Popular culture, which has done so much to get out the message that HIV medications can create normal lifespans, has yet to jump on the bandwagon, save for a powerful episode of the TV show Transparent in which Shea, an HIV-positive transgender character, explains to Josh before they (nearly) have sex that she is HIV-positive but also undetectable.

Richman says he is talking to people at the Gay and Lesbian Alliance Against Defamation (GLAAD), which has worked with TV shows before on incorporating info-packed HIV or LGBT storylines, about trying to get the U=U message out via Hollywood content.

But it's not just pop culture. States and cities, with a few exceptions including New York City, appear slow to put the message out there in a broad public way.




 






Calling on States to Broadcast the Message

NASTAD is influential in setting HIV policy among states. Recently, it clearly affirmed its position on the fact that undetectable people do not transmit HIV.

"This is the latest understanding of the science," says NASTAD communications staffer Meico Whitlock. "We need to settle the lack of clarity, say that this science is conclusive and more clearly articulate this message."

Whitlock says that NASTAD is calling on states to more explicitly broadcast this message, to advocate for decriminalizing HIV-positive people having sex based on this data, to continue to offer services to expand viral suppression among HIV-positive people and to transmit directly to those who are HIV-positive the message that they are not "disease vectors" and, in Whitlock's words, "you can have a happy, healthy, safe sex life."

But are states following suit?

In North Carolina, Jacquelyn Clymore directs the state's efforts on HIV and other sexually transmitted infections.

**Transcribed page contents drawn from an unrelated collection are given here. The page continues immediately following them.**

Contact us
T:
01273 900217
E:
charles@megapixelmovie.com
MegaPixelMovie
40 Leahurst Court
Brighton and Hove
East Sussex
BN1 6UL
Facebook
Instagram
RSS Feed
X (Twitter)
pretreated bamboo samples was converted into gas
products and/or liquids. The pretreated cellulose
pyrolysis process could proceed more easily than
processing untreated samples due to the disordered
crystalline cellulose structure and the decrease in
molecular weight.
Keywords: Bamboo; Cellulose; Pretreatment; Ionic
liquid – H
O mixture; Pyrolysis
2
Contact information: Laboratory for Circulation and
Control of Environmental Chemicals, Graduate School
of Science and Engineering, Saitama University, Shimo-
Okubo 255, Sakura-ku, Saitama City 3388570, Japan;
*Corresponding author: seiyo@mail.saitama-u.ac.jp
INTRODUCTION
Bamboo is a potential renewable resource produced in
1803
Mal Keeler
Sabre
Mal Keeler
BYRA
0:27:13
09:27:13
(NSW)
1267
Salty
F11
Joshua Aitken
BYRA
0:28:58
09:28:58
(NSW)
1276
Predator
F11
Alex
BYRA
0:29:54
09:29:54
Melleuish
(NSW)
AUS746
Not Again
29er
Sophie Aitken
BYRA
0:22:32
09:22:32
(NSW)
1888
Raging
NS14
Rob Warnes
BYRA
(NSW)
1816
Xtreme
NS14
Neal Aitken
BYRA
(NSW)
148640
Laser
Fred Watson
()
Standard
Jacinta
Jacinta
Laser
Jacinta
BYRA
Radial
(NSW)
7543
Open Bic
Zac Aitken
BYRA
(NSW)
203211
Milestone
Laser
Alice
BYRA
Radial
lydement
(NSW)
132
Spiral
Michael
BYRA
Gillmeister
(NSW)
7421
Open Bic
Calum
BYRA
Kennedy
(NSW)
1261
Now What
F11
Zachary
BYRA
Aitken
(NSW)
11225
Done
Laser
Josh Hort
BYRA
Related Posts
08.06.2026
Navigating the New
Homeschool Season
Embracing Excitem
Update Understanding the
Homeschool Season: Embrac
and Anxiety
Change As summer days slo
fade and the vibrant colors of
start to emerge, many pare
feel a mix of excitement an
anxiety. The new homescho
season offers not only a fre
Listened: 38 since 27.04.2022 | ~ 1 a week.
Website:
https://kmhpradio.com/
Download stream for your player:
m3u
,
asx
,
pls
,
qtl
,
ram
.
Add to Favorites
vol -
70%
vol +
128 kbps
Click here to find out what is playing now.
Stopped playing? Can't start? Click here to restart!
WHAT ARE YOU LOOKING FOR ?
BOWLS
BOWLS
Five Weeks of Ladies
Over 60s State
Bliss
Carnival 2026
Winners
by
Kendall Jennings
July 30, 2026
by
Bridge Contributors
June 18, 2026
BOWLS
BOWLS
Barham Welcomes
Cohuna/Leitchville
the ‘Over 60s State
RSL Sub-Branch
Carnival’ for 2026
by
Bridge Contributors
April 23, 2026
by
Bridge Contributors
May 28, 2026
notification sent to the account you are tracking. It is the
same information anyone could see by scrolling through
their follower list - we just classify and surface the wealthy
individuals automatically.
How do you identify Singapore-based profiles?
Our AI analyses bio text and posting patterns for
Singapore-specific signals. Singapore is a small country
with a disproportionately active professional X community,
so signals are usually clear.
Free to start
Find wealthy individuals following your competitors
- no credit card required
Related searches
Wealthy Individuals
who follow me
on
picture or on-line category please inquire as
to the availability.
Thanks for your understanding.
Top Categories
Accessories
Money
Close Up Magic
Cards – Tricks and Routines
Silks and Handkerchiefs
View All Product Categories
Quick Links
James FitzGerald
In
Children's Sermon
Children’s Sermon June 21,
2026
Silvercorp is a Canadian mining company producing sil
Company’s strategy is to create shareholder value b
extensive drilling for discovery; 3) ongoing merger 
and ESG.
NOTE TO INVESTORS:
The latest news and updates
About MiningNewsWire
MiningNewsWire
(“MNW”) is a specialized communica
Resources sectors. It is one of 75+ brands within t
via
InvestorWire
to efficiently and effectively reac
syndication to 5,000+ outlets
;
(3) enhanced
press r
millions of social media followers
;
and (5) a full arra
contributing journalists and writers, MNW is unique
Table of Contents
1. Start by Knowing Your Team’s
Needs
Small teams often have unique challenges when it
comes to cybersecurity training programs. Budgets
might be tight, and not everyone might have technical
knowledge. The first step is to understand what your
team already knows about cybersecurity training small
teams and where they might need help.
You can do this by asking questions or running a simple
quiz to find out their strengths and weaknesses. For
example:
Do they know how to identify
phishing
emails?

She says that the state is sharing the U=U message among providers and patients throughout its HIV care infrastructure, but it has not yet embarked on a more public campaign. She says it's likely they will soon, but for budgetary reasons will work from a preexisting campaign.

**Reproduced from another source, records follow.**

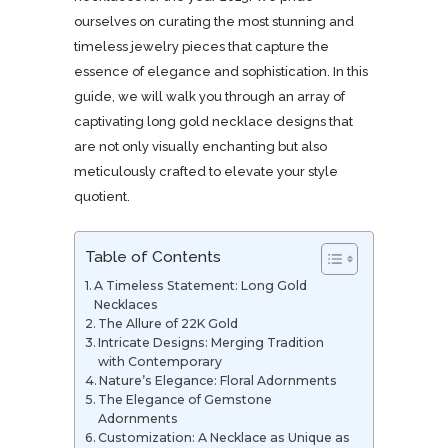
ourselves on curating the most stunning and
timeless jewelry pieces that capture the
essence of elegance and sophistication. In this
guide, we will walk you through an array of
captivating long gold necklace designs that
are not only visually enchanting but also
meticulously crafted to elevate your style
quotient.
Table of Contents
A Timeless Statement: Long Gold
Necklaces
The Allure of 22K Gold
Intricate Designs: Merging Tradition
with Contemporary
Nature’s Elegance: Floral Adornments
The Elegance of Gemstone
Adornments
Customization: A Necklace as Unique as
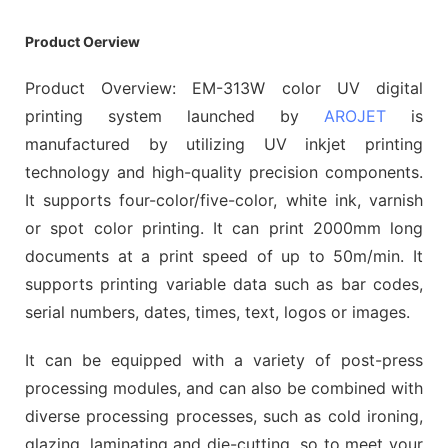
Product Oerview
Product Overview: EM-313W color UV digital
printing system launched by
AROJET
is
manufactured by utilizing UV inkjet printing
technology and high-quality precision components.
It supports four-color/five-color, white ink, varnish
or spot color printing. It can print 2000mm long
documents at a print speed of up to 50m/min. It
supports printing variable data such as bar codes,
serial numbers, dates, times, text, logos or images.
It can be equipped with a variety of post-press
processing modules, and can also be combined with
diverse processing processes, such as cold ironing,
glazing, laminating and die-cutting, so to meet your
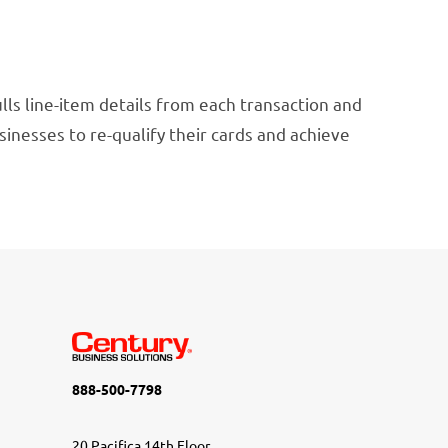
ulls line-item details from each transaction and
usinesses to re-qualify their cards and achieve
888-500-7798
20 Pacifica 14th Floor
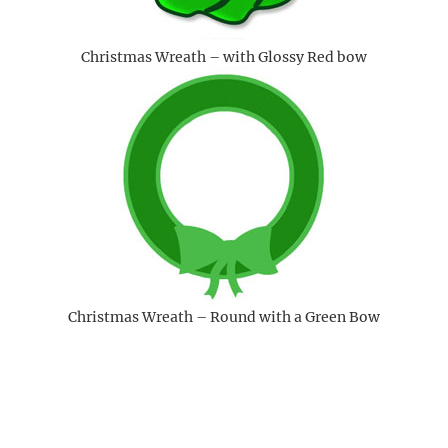
Christmas Wreath – with Glossy Red bow
Christmas Wreath – Round with a Green Bow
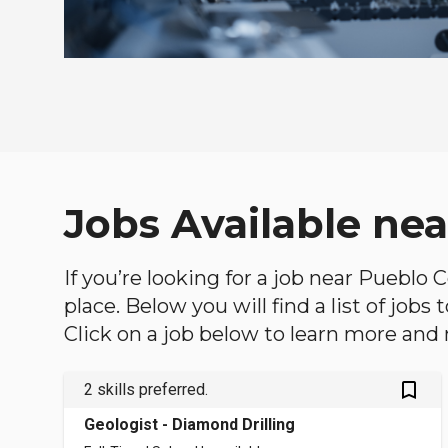
Jobs Available ne
If you’re looking for a job near Pueblo 
place. Below you will find a list of jobs
Click on a job below to learn more and 
bookmark_outlined
2 skills preferred.
Geologist - Diamond Drilling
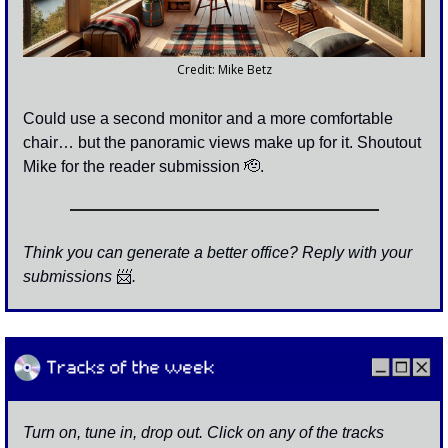
Credit: Mike Betz
Could use a second monitor and a more comfortable 
chair… but the panoramic views make up for it. Shoutout 
Mike for the reader submission 
🫡
. 
Think you can generate a better office? Reply with your 
submissions 
📨
. 
Turn on, tune in, drop out. Click on any of the tracks 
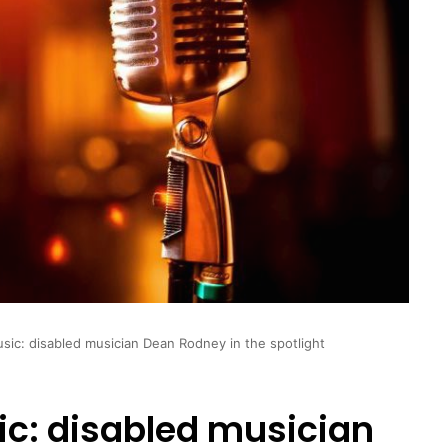
usic: disabled musician Dean Rodney in the spotlight
ic: disabled musician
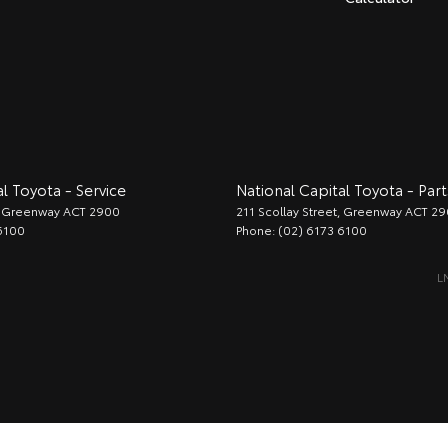
l Toyota - Service
National Capital Toyota - Part
Greenway
ACT
2900
211 Scollay Street
,
Greenway
ACT
29
6100
Phone:
(02) 6173 6100
L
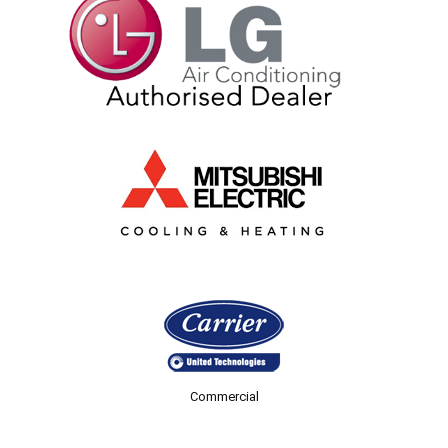
Commercial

Clymore's counterpart in Hawaii, the health department's Peter Whiticar, says it's unlikely they'll embark on a major public campaign: They rarely do them, he says. Instead, they will update the language on their website. He says that they are already reinforcing the U=U message through the network of HIV/AIDS case management care they contract with -- partly to incentive patients to stay on treatment.

"It's a huge release of anxiety and guilt for people to know they can't transmit HIV if they're virally suppressed," Whiticar says.

Richman says he thinks we'll see more explicit U=U messaging in coming months.

"It's still really new for a lot of people," he says. "In December, we were still fighting just to get places to sign on to the consensus statement," never mind to promote it, he adds.

Tim Murphy has been living with HIV since 2000 and writing about HIV activism, science and treatment since 1994. He writes for and has been a staffer at POZ, and writes for the New York Times, New York Magazine, Out Magazine, The Advocate, Details and many other publications. He is also the author of the NYC AIDS-era novel Christodora.